1. Choose the Stairs Over the Elevator
If you're physically able, opting for the stairs instead of the elevator can be a great way to sneak in some quick cardio. It may not seem like much, but it can help to improve your circulation throughout the day, and can elevate your heart rate to help improve your metabolism.
According to Canadian Living, a 160-pound person can burn 50 calories by climbing stairs for four minutes. Multiply four minutes of stairs by 5 week days, and you could potentially burn over 12,000 calories in a year, just by making one simple switch.
2. Ditch the Shopping Cart
There are plenty of ways to incorporate a few muscle-building exercises during everyday activities, no gym membership necessary.
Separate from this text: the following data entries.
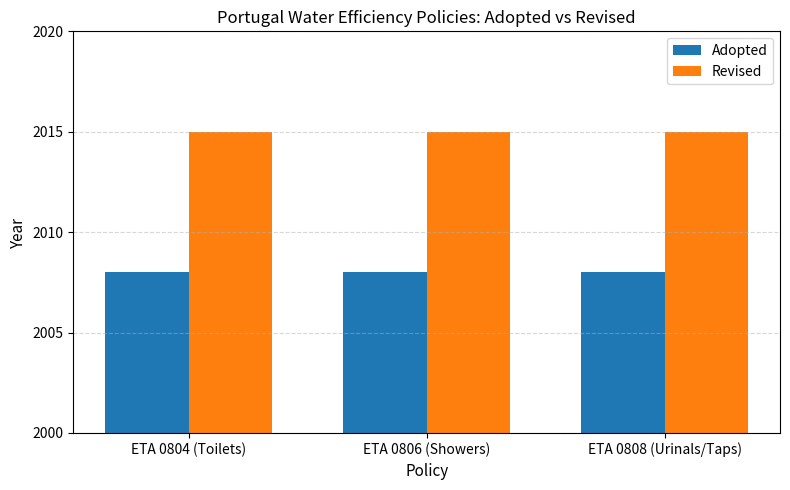

What is the highest value of the Adopted series?

2008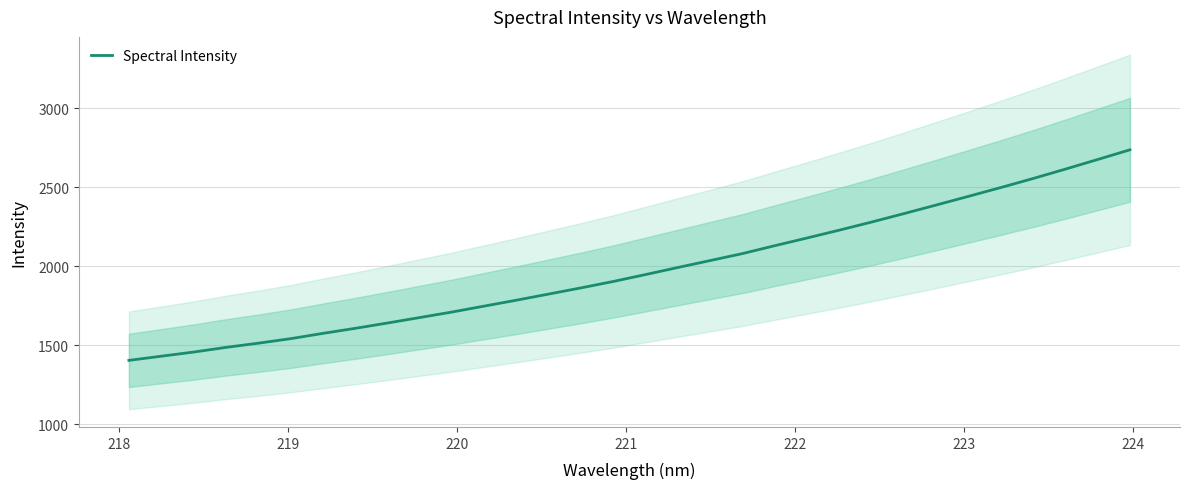

What is the highest value of the Spectral Intensity series?

2736.4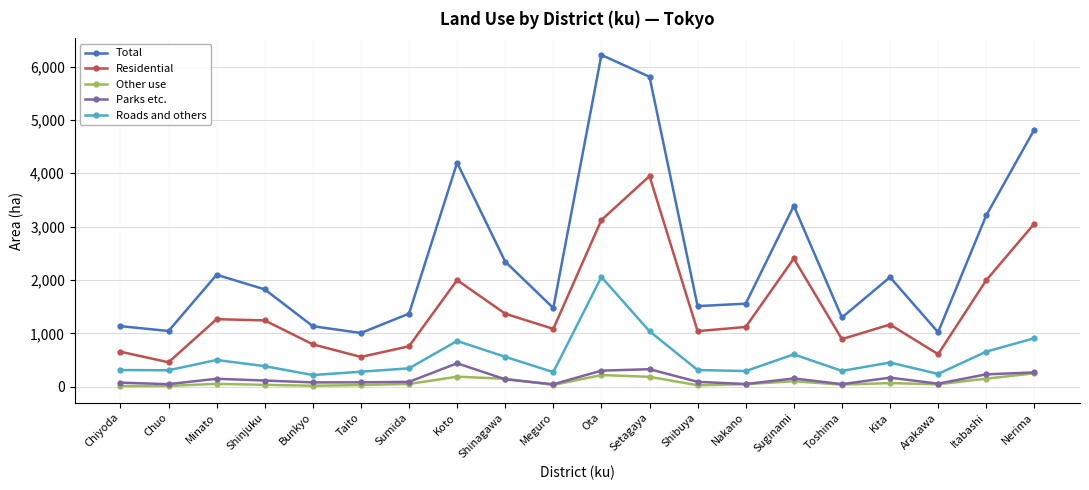

True or false: Other use has more than 2 points higher than both neighbors.

True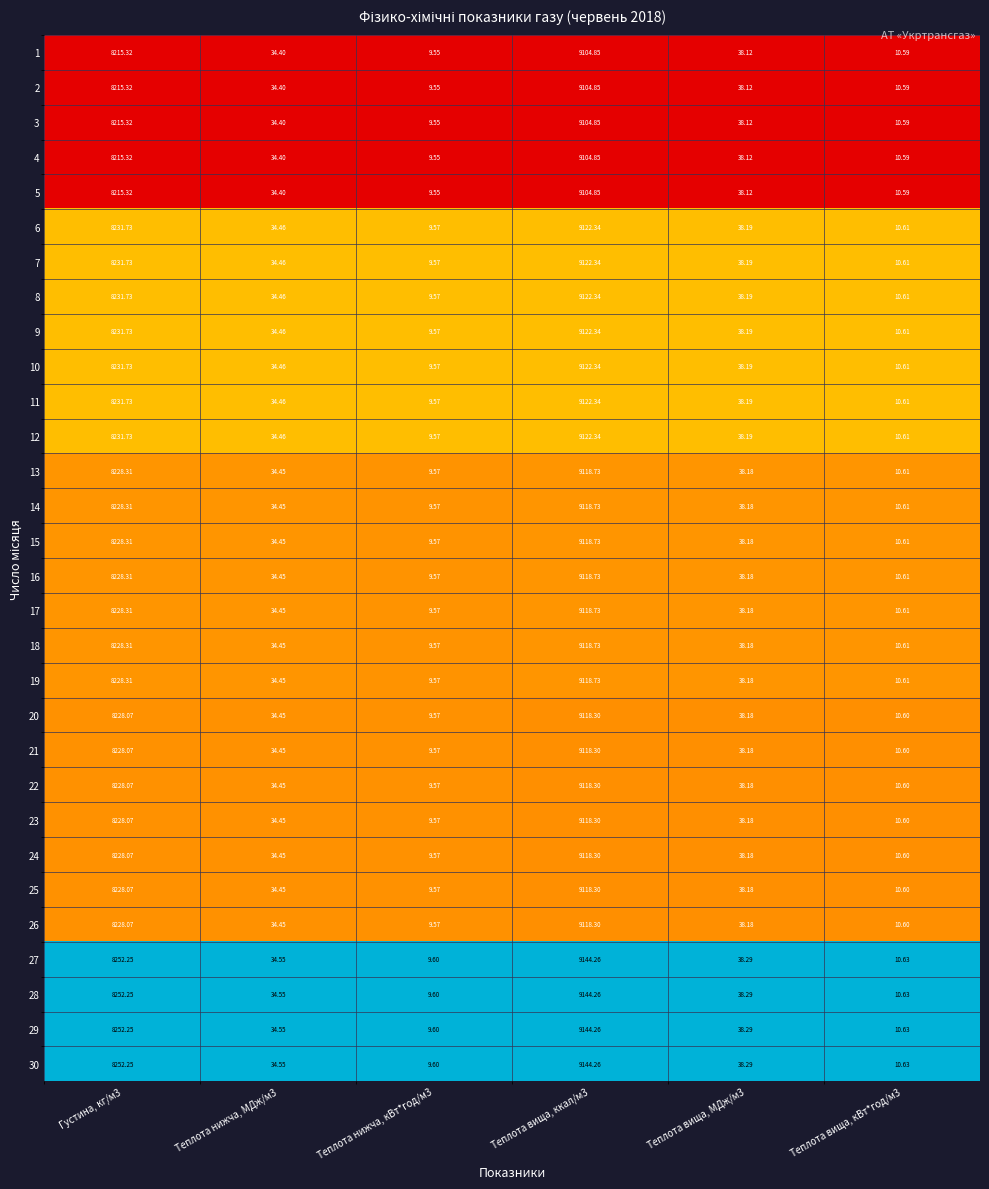

Is the value of 5 at Теплота вища, ккал/м3 greater than the value of 21 at Теплота нижча, кВт*год/м3?

Yes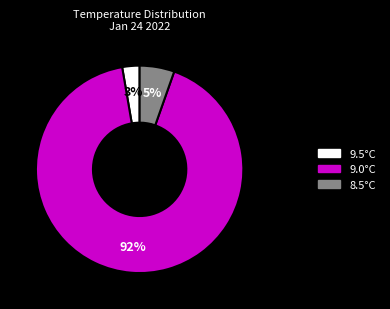

To the nearest percent, what portion does 9.0°C represent?

92%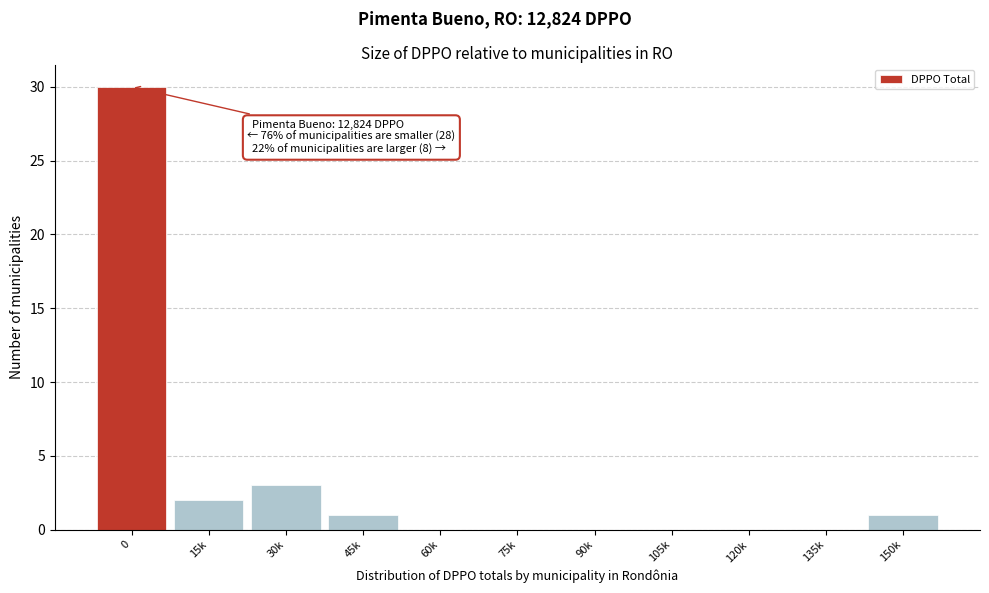

Reading right to left, list all the values displayed in this chart.

150k=1	135k=0	120k=0	105k=0	90k=0	75k=0	60k=0	45k=1	30k=3	15k=2	0=30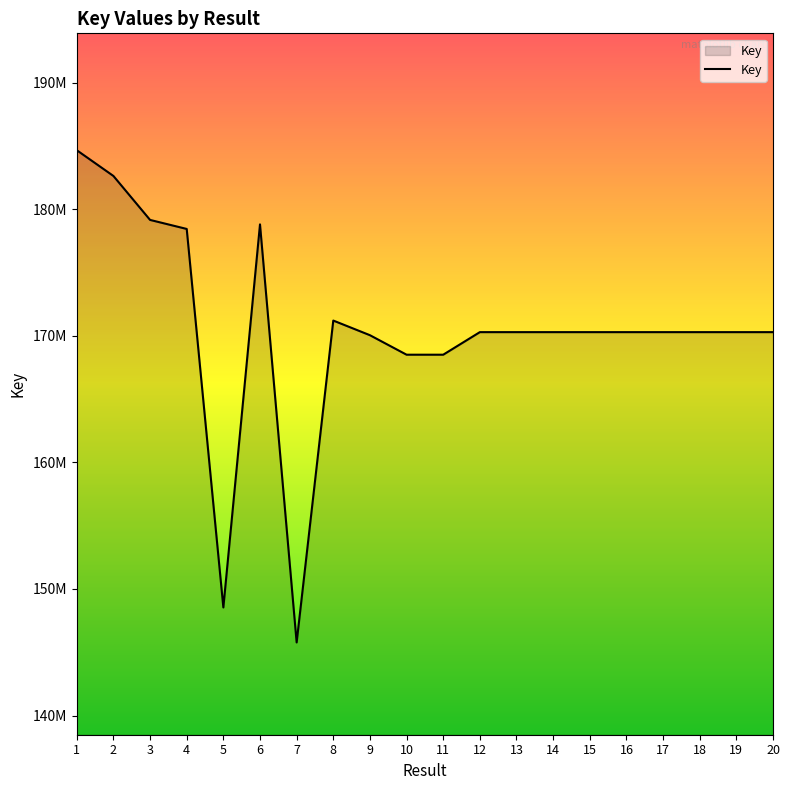

Which has a higher value, 2 or 7?

2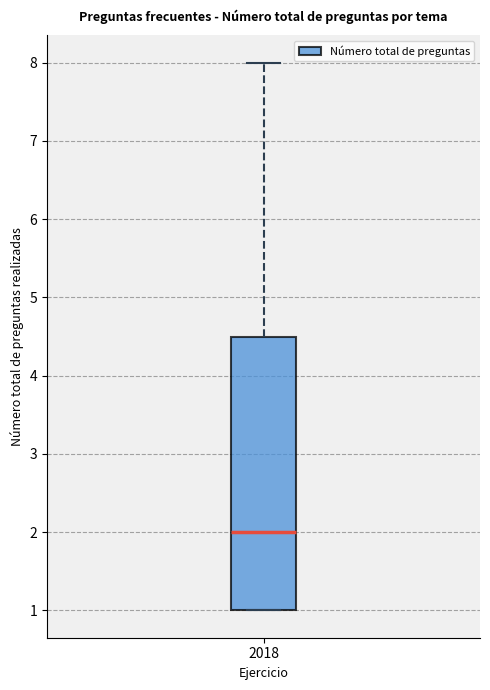

Read this box plot against the y-axis: the position of the median line, the range covered by the box, and the ends of both whiskers. The values are not printed on the chart, so give them approximately, as read against the axis.

median 2.0, box 1.0 to 4.5, whiskers 1.0 to 8.0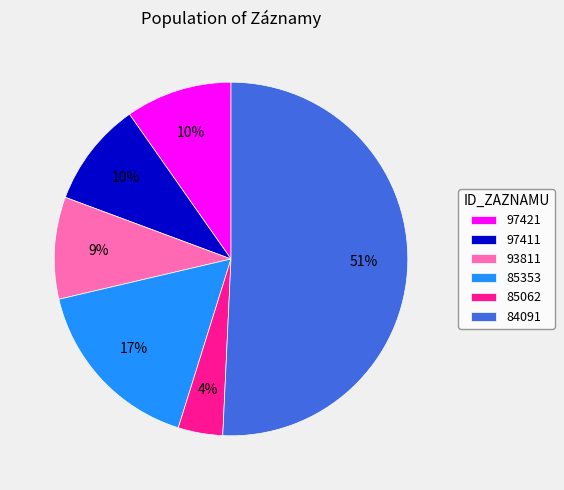

Do 85062 and 97411 together represent more than half of the pie?

No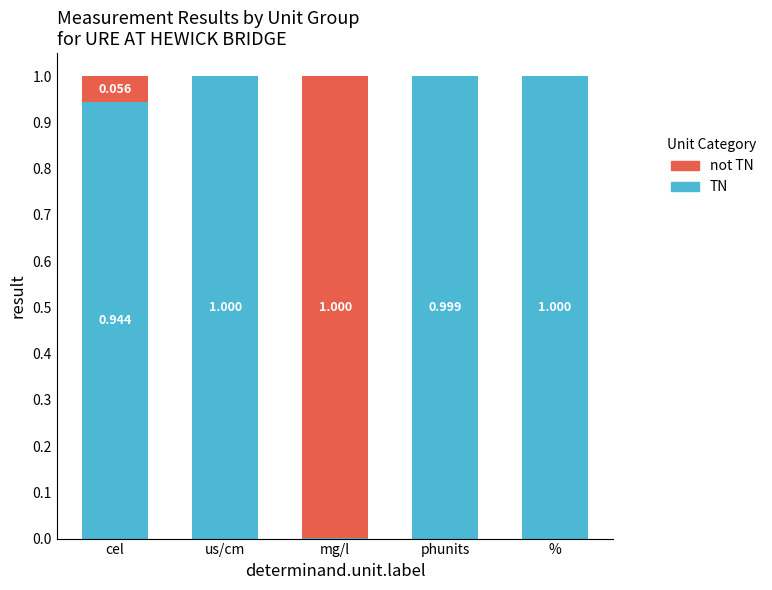

Where is TN nearest to the value 0?

mg/l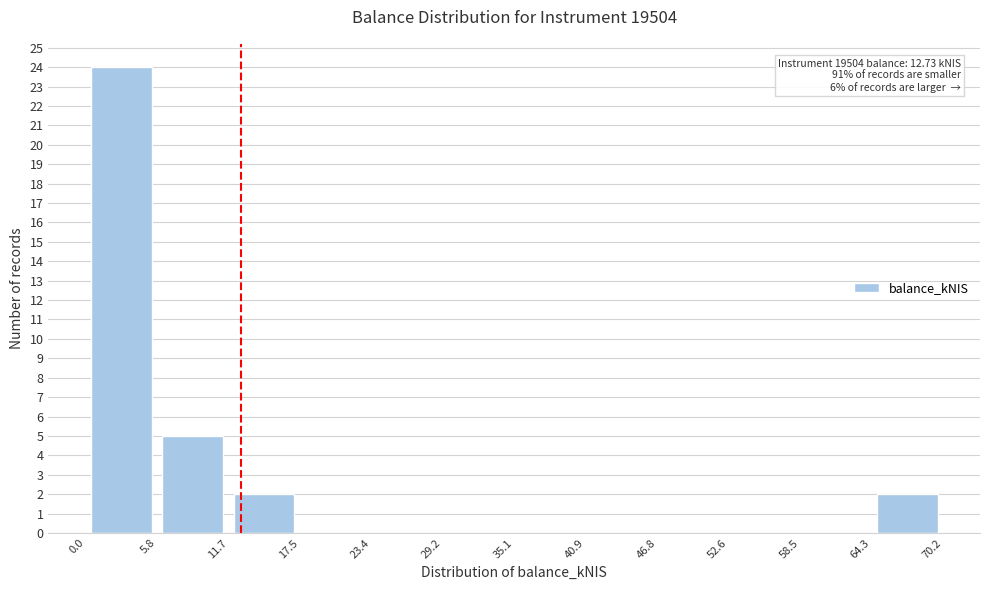

Which range on the x-axis has the tallest bar?

0.0 to 5.8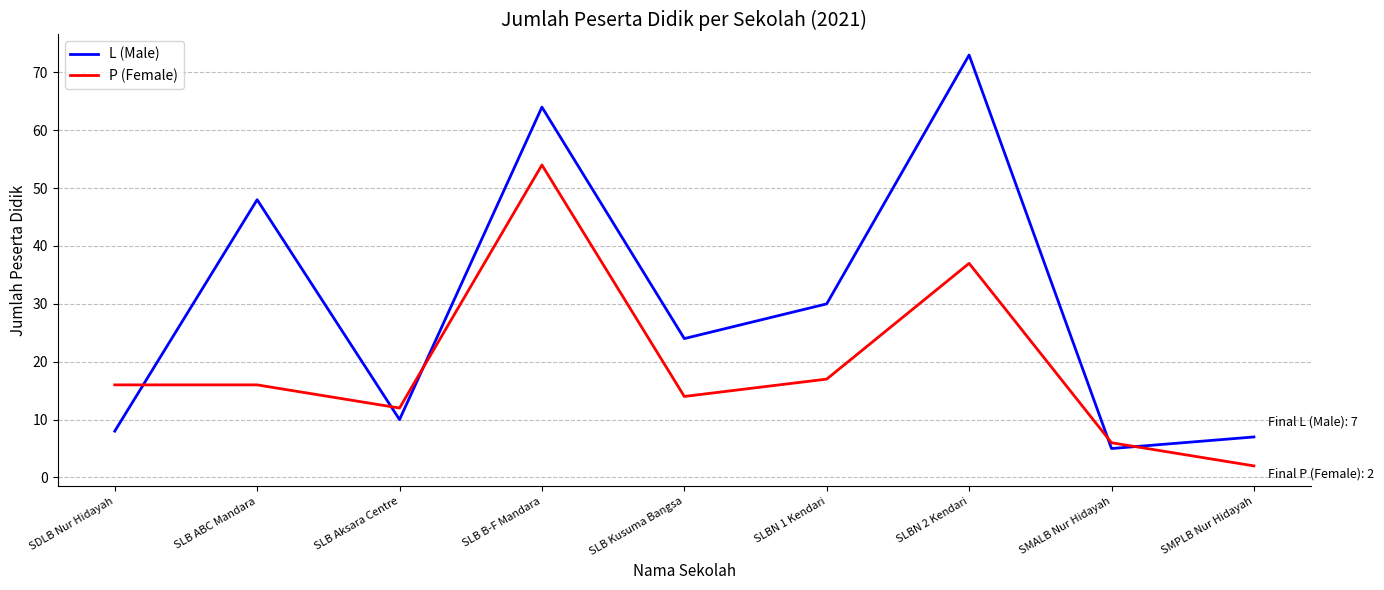

What is the sum of the L (Male) values at SLB Kusuma Bangsa and SMPLB Nur Hidayah?

31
When grocery shopping, if possible, go without the shopping cart. You can either use a store-supplied basket to carry your purchases, or bring your own reusable bags. Carrying two heavy bags of groceries can be a great workout for your arms, and you can do some subtle arm repetitions with the bags on your way out of the store.
Another tip is to park your car farther away from the store's entrance. This ensures that you will get some extra steps in, and also have slightly farther to carry your bags to, adding in a little more time for calorie burning.
3. Take Walking Breaks
It's been proven that sitting for hours at a time is bad for one's health. Taking a five minute break every hour or so can help to reduce some of your risk for developing health problems related to a sedentary lifestyle.
Weight Watchers recommends setting a timer on your computer or phone to remind you to get up and walk around for a couple of minutes every hour. Standing up and stretching your legs may help to improve productivity by getting your blood flowing and improving circulation.
If you're having trouble taking walking breaks, try standing up while taking phone calls, and pacing around the office. An article in Better Homes and Gardens states that you burn more calories while standing than sitting, and are able to burn even more with pacing.
4. Exercising while Relaxing
It's easy to incorporate in basic exercises while you catch up on some of your favorite shows. If it's a particularly drama-packed episode and you don't want to miss a moment, take advantage of commercial breaks. Use the five-minute break to do some simple sit-ups or crunches on the ground. It's also convenient to keep some free-weights by the couch and do some basic bicep curls and strengthening exercises.
5. Keep Hydrated
This Greatist article on unexpected ways to exercise, recommends drinking a lot of water during the day, not only to help hydrate and boost your metabolism, but so that you will have to get up more often to walk to the bathroom. The article suggests picking a bathroom on a different floor, to grab some extra time on the stairs. Water bottles are inexpensive and easy to stash in a briefcase or purse, and can also double as free weights in a pinch.
There are so many ways to take advantage of exercise opportunities, and every minute counts, regardless of how insignificant it may seem. Making a few simple changes to your routine will set the stage to leading a more healthy and beneficial lifestyle.